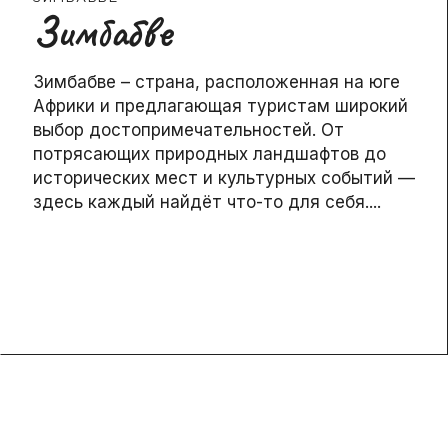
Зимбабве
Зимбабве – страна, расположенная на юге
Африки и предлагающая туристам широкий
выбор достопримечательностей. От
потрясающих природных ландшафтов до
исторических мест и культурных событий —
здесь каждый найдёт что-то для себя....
==============================
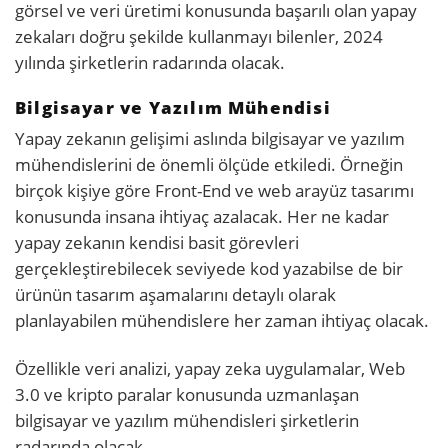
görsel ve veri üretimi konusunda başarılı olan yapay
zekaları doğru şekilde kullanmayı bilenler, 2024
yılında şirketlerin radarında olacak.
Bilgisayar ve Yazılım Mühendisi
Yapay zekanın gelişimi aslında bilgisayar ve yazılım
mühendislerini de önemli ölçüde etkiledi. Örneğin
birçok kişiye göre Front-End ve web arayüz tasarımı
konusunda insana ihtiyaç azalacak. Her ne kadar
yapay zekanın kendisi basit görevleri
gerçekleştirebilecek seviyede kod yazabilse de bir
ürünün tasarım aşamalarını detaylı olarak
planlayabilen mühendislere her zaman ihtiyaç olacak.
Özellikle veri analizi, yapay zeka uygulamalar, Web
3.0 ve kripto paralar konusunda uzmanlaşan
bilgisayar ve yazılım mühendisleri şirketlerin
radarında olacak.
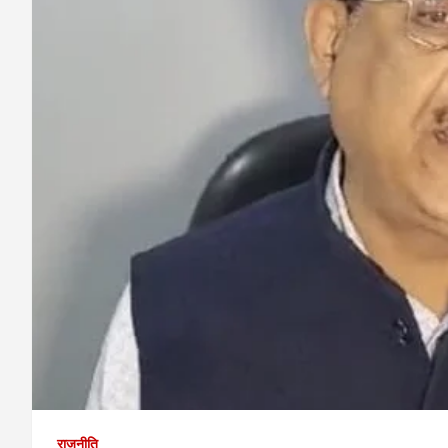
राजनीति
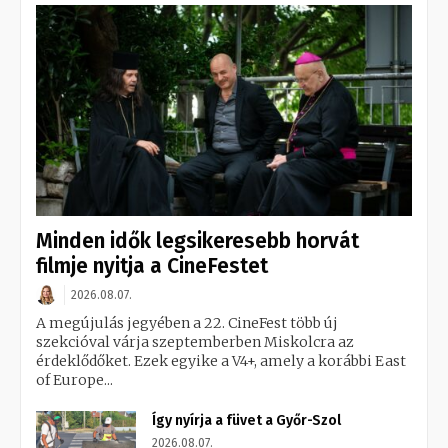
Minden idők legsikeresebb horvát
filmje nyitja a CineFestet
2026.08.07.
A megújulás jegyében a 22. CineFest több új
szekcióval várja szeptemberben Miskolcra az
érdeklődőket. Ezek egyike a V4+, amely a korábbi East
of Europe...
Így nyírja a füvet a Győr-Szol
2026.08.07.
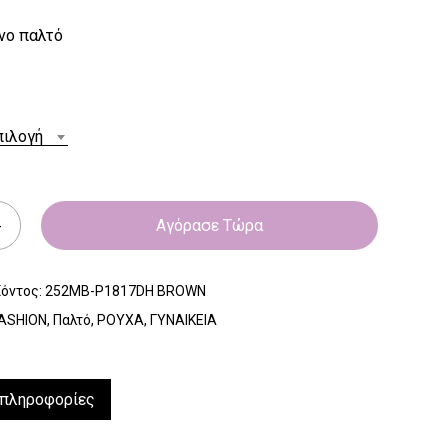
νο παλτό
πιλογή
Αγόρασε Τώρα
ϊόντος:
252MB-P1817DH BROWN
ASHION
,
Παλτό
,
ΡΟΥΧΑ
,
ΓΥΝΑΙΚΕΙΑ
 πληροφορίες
==============================
WORK INSTRUCTION: Above are some lines. Repeat exactly, and only, those from the line that has "потрясающих природных ландшафтов до" through the line that has "здесь каждый найдёт что-то для себя....".

ANSWER TO THIS TASK:
потрясающих природных ландшафтов до
исторических мест и культурных событий —
здесь каждый найдёт что-то для себя....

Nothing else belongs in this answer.